The Central Bank of Sri Lanka, on behalf of the Government of Sri Lanka, offered to issue Sri Lanka Development Bonds (SLDBs) of US $ 60 million in 3-year tenor to eligible investors for subscription at a rate of US $ 6 month LIBOR plus a margin to be determined through competitive bidding.
The offer was opened from 10th – 17th of September for bidding with settlement due on the 24th of September 2012.

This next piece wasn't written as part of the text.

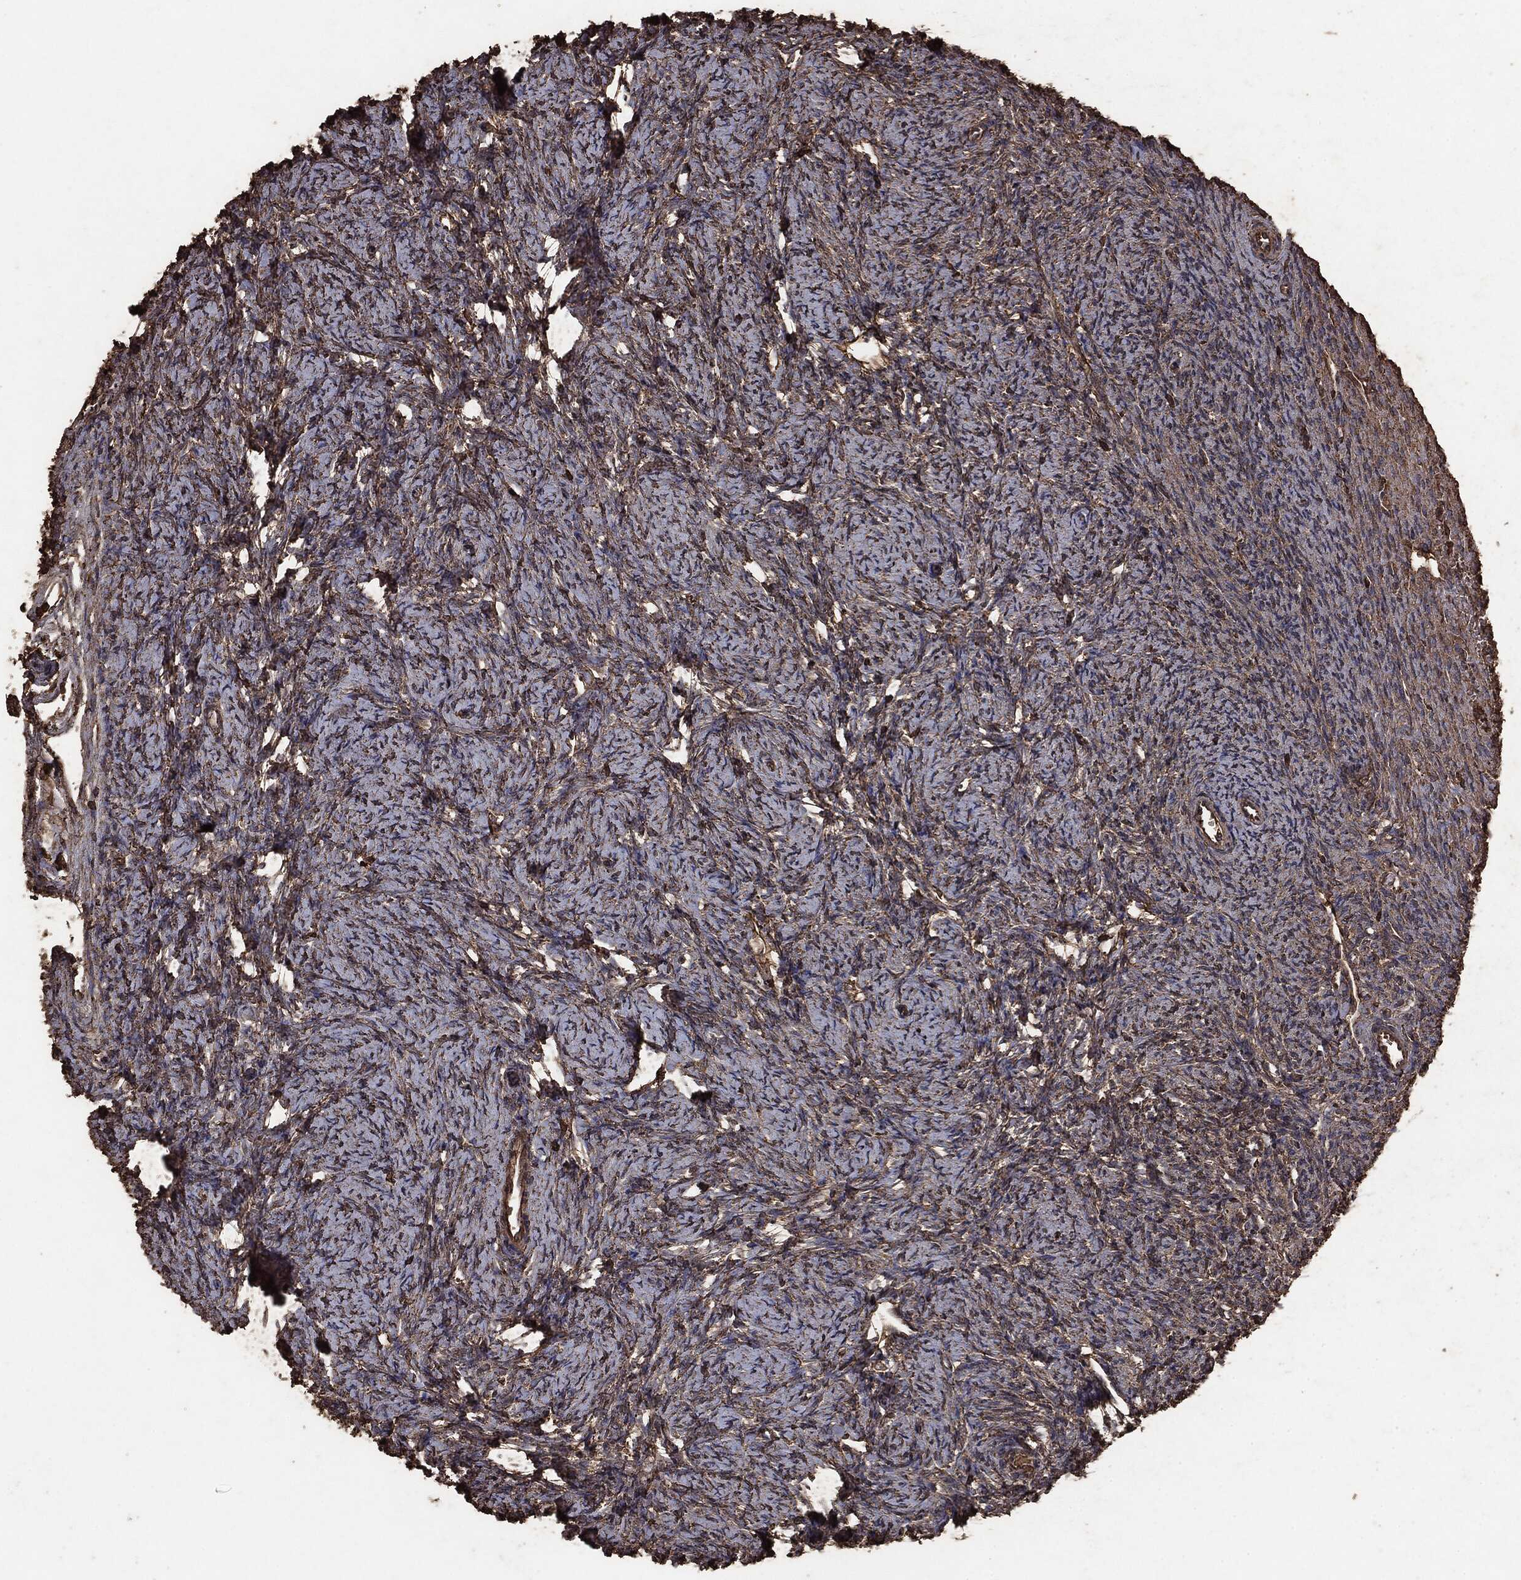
{"staining": {"intensity": "moderate", "quantity": ">75%", "location": "cytoplasmic/membranous"}, "tissue": "ovary", "cell_type": "Follicle cells", "image_type": "normal", "snomed": [{"axis": "morphology", "description": "Normal tissue, NOS"}, {"axis": "topography", "description": "Fallopian tube"}, {"axis": "topography", "description": "Ovary"}], "caption": "An image showing moderate cytoplasmic/membranous positivity in approximately >75% of follicle cells in benign ovary, as visualized by brown immunohistochemical staining.", "gene": "MTOR", "patient": {"sex": "female", "age": 33}}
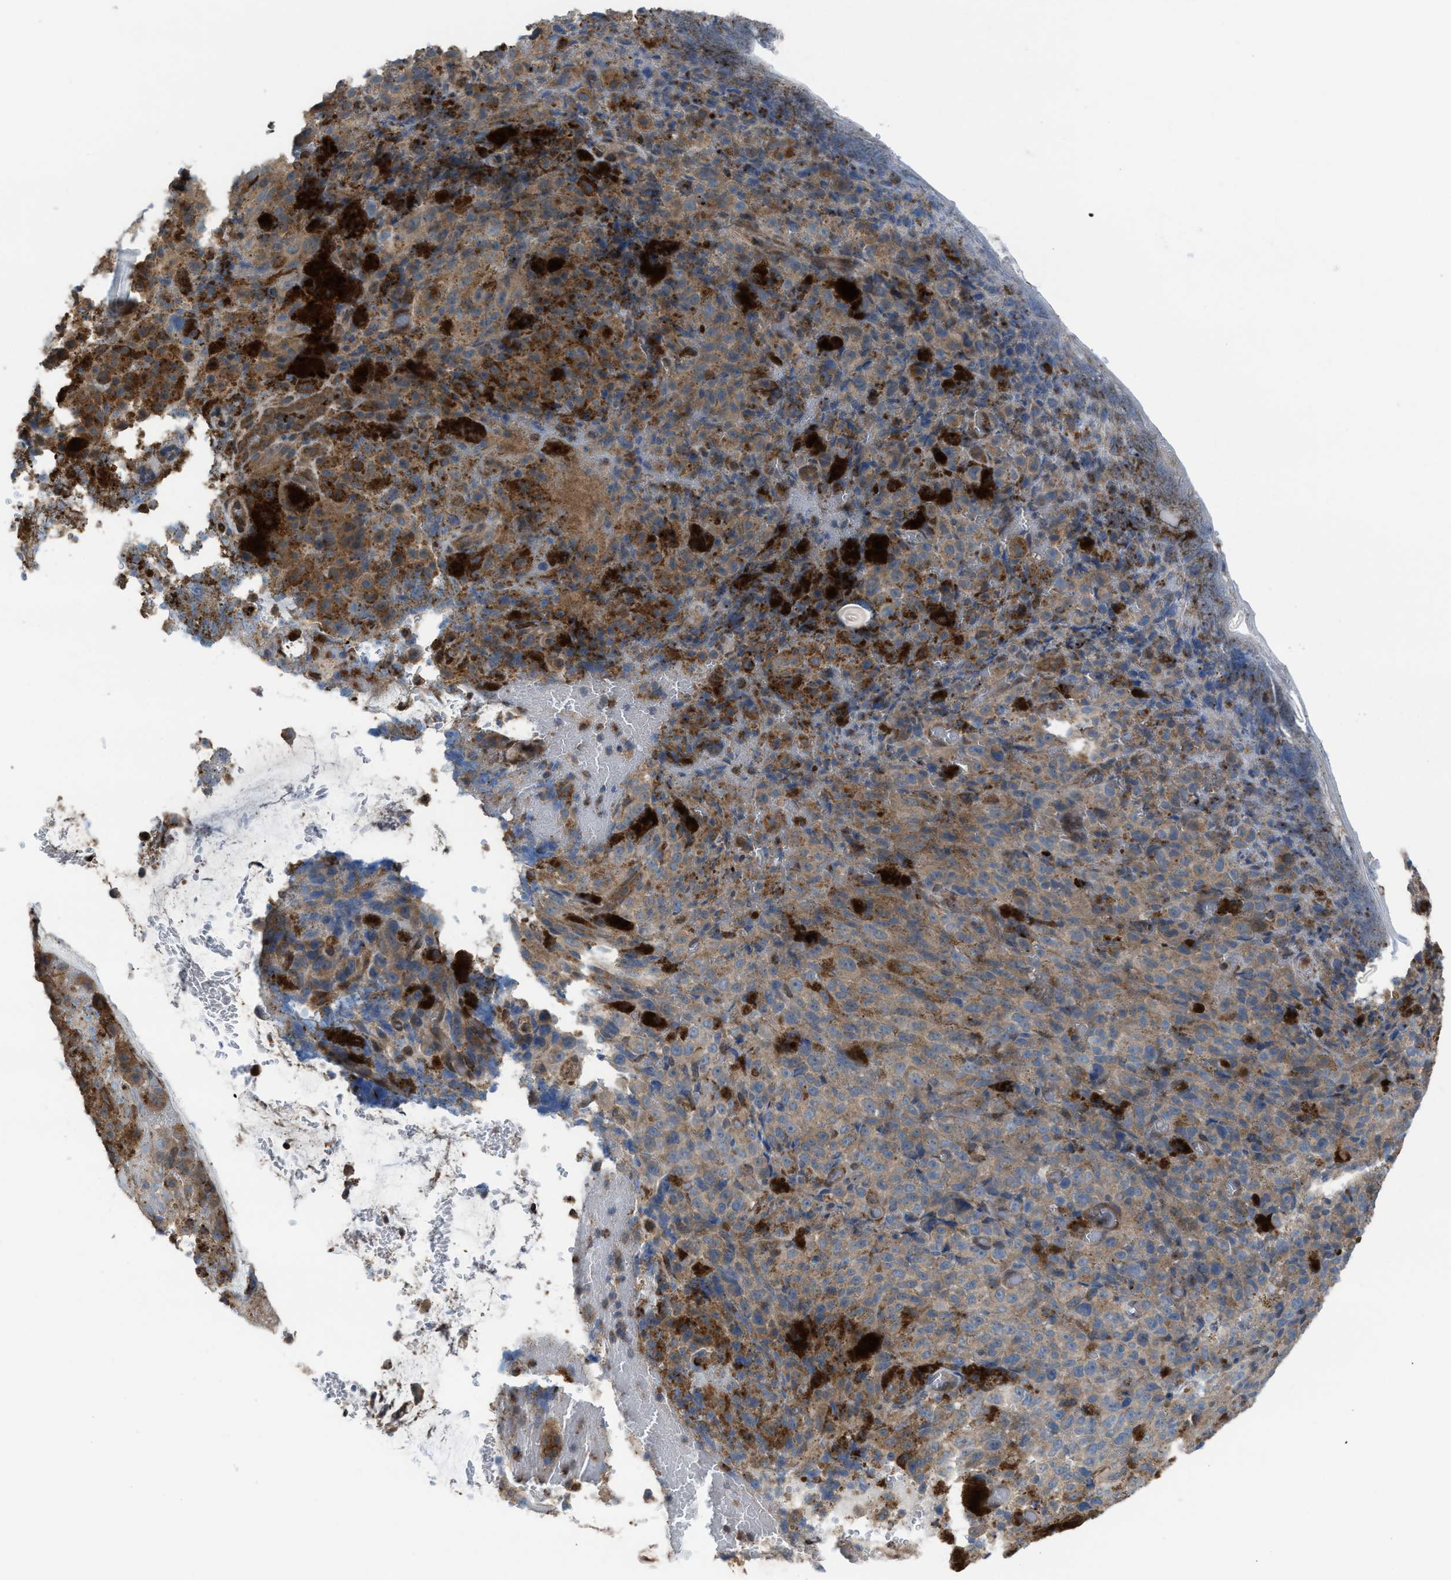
{"staining": {"intensity": "moderate", "quantity": ">75%", "location": "cytoplasmic/membranous"}, "tissue": "melanoma", "cell_type": "Tumor cells", "image_type": "cancer", "snomed": [{"axis": "morphology", "description": "Malignant melanoma, NOS"}, {"axis": "topography", "description": "Rectum"}], "caption": "An image showing moderate cytoplasmic/membranous staining in approximately >75% of tumor cells in malignant melanoma, as visualized by brown immunohistochemical staining.", "gene": "PLAA", "patient": {"sex": "female", "age": 81}}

“In view of the high demand by the investors, the Government decided to accept US $ 121.05 million in 3 year maturity at the market determined rates of US $ 6 month LIBOR + 400 bps (weighted average margin),” a statement from the Central Bank of Sri Lanka read.
“Today, the US $ 6 month LIBOR rate is 0.67 per cent. With this transaction, the Government succeeded in achieving a lower margin compared to the 410 bps of the previous three-year SLDB issue in June 2012,” it added.
The statement from the CBSL went on to state that both foreign and local commercial banks operating in Sri Lanka had subscribed bids at the auction.
SLDB’s are transferable by endorsement, delivery and registration with the Superintendent of Public Debt of the Central Bank of Sri Lanka.
Eligible investors may purchase SLDBs in the secondary market through Designated Agents appointed by the Central Bank of Sri Lanka.
The SLDB issue was executed in terms of Section 2 (a) and 2 (c) of the Foreign Loans Act No. 29 of 1957 as amended.